Another potential application is in studying the dynamics of chemical reactions used to remove carbon dioxide from the air or from power plant emissions. These reactions often work by using a material that acts as a kind of sponge for absorbing oxygen, so it strips oxygen atoms from the carbon dioxide molecules, leaving behind carbon monoxide, which can be a useful fuel or chemical feedstock. Developing such materials “requires understanding of what the surface does with the oxygens, and how it’s structured,” Gómez-Bombarelli says.

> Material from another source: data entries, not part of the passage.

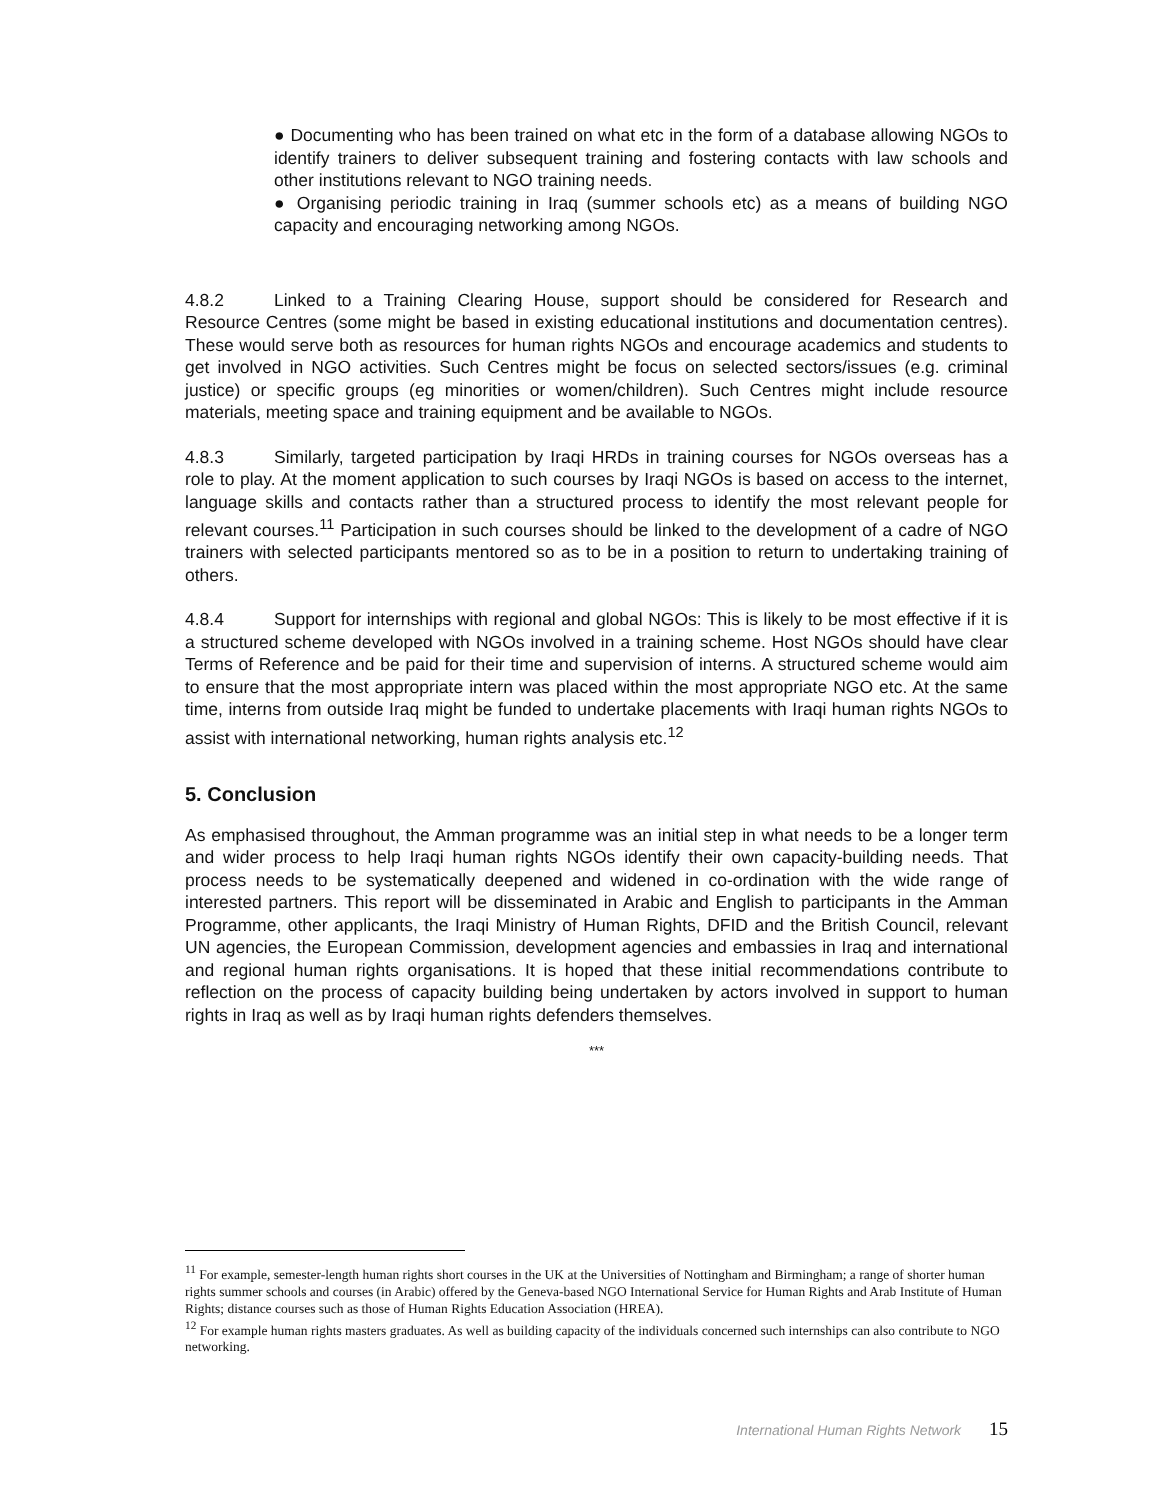● Documenting who has been trained on what etc in the form of a database allowing NGOs to identify trainers to deliver subsequent training and fostering contacts with law schools and other institutions relevant to NGO training needs.
● Organising periodic training in Iraq (summer schools etc) as a means of building NGO capacity and encouraging networking among NGOs.
4.8.2 Linked to a Training Clearing House, support should be considered for Research and Resource Centres (some might be based in existing educational institutions and documentation centres). These would serve both as resources for human rights NGOs and encourage academics and students to get involved in NGO activities. Such Centres might be focus on selected sectors/issues (e.g. criminal justice) or specific groups (eg minorities or women/children). Such Centres might include resource materials, meeting space and training equipment and be available to NGOs.
4.8.3 Similarly, targeted participation by Iraqi HRDs in training courses for NGOs overseas has a role to play. At the moment application to such courses by Iraqi NGOs is based on access to the internet, language skills and contacts rather than a structured process to identify the most relevant people for relevant courses.<sup>11</sup> Participation in such courses should be linked to the development of a cadre of NGO trainers with selected participants mentored so as to be in a position to return to undertaking training of others.
4.8.4 Support for internships with regional and global NGOs: This is likely to be most effective if it is a structured scheme developed with NGOs involved in a training scheme. Host NGOs should have clear Terms of Reference and be paid for their time and supervision of interns. A structured scheme would aim to ensure that the most appropriate intern was placed within the most appropriate NGO etc. At the same time, interns from outside Iraq might be funded to undertake placements with Iraqi human rights NGOs to assist with international networking, human rights analysis etc.<sup>12</sup>
5. Conclusion
As emphasised throughout, the Amman programme was an initial step in what needs to be a longer term and wider process to help Iraqi human rights NGOs identify their own capacity-building needs. That process needs to be systematically deepened and widened in co-ordination with the wide range of interested partners. This report will be disseminated in Arabic and English to participants in the Amman Programme, other applicants, the Iraqi Ministry of Human Rights, DFID and the British Council, relevant UN agencies, the European Commission, development agencies and embassies in Iraq and international and regional human rights organisations. It is hoped that these initial recommendations contribute to reflection on the process of capacity building being undertaken by actors involved in support to human rights in Iraq as well as by Iraqi human rights defenders themselves.
***
<sup>11</sup> For example, semester-length human rights short courses in the UK at the Universities of Nottingham and Birmingham; a range of shorter human rights summer schools and courses (in Arabic) offered by the Geneva-based NGO International Service for Human Rights and Arab Institute of Human Rights; distance courses such as those of Human Rights Education Association (HREA).
<sup>12</sup> For example human rights masters graduates. As well as building capacity of the individuals concerned such internships can also contribute to NGO networking.
International Human Rights Network 15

Using their tool, the researchers studied the surface atomic arrangement of the perovskite material strontium titanium oxide, or SrTiO3, which had already been analyzed by others using conventional methods for more than three decades yet was still not fully understood. They discovered two new arrangements of the atoms at its surface that had not been previously reported, and they predict that one arrangement that had been reported is in fact unlikely to occur at all.
“This highlights that the method works without intuitions,” Gómez-Bombarelli says. “And that’s good because sometimes intuition is wrong, and what people have thought was the case turns out not to be.” This new tool, he said, will allow researchers to be more exploratory, trying out a broader range of possibilities.
Now that their code has been released to the community at large, he says, “we hope that it will be inspiration for very quick improvements” by other users.
The team included James Damewood, a PhD student at MIT, Jaclyn Lunger PhD ’23, who is now at Flagship Pioneering, and Reisel Millan, a former postdoc who is now with the Institute of Chemical Technology in Spain. The work was supported by the U.S. Air Force, the Department of Defense, and the National Science Foundation.